-- DATA LISTING follows --
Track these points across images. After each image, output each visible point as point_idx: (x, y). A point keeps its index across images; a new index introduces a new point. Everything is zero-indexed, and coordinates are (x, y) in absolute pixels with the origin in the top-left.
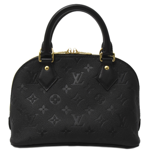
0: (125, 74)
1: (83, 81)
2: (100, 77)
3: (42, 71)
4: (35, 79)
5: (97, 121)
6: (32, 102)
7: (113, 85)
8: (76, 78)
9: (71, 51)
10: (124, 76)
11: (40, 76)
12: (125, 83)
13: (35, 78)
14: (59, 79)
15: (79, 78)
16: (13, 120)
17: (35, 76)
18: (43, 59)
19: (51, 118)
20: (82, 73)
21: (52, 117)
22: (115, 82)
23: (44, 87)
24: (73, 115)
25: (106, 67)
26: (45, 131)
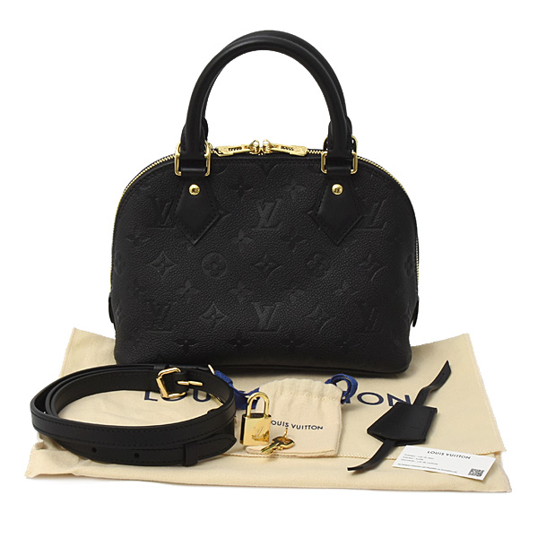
-- DATA LISTING concluded --
▶ [TASK TO CARRY OUT]:
Please rewrite the entries above, substituting "upper-left" for "top-left" and leaving everything else unchanged. Omit the pictures from your answer.

▶ [OUTPUT]:
Track these points across images. After each image, output each visible point as point_idx: (x, y). A point keeps its index across images; a new index introduces a new point. Everything is zero-indexed, and coordinates are (x, y) in absolute pixels with the origin in the upper-left.
0: (125, 74)
1: (83, 81)
2: (100, 77)
3: (42, 71)
4: (35, 79)
5: (97, 121)
6: (32, 102)
7: (113, 85)
8: (76, 78)
9: (71, 51)
10: (124, 76)
11: (40, 76)
12: (125, 83)
13: (35, 78)
14: (59, 79)
15: (79, 78)
16: (13, 120)
17: (35, 76)
18: (43, 59)
19: (51, 118)
20: (82, 73)
21: (52, 117)
22: (115, 82)
23: (44, 87)
24: (73, 115)
25: (106, 67)
26: (45, 131)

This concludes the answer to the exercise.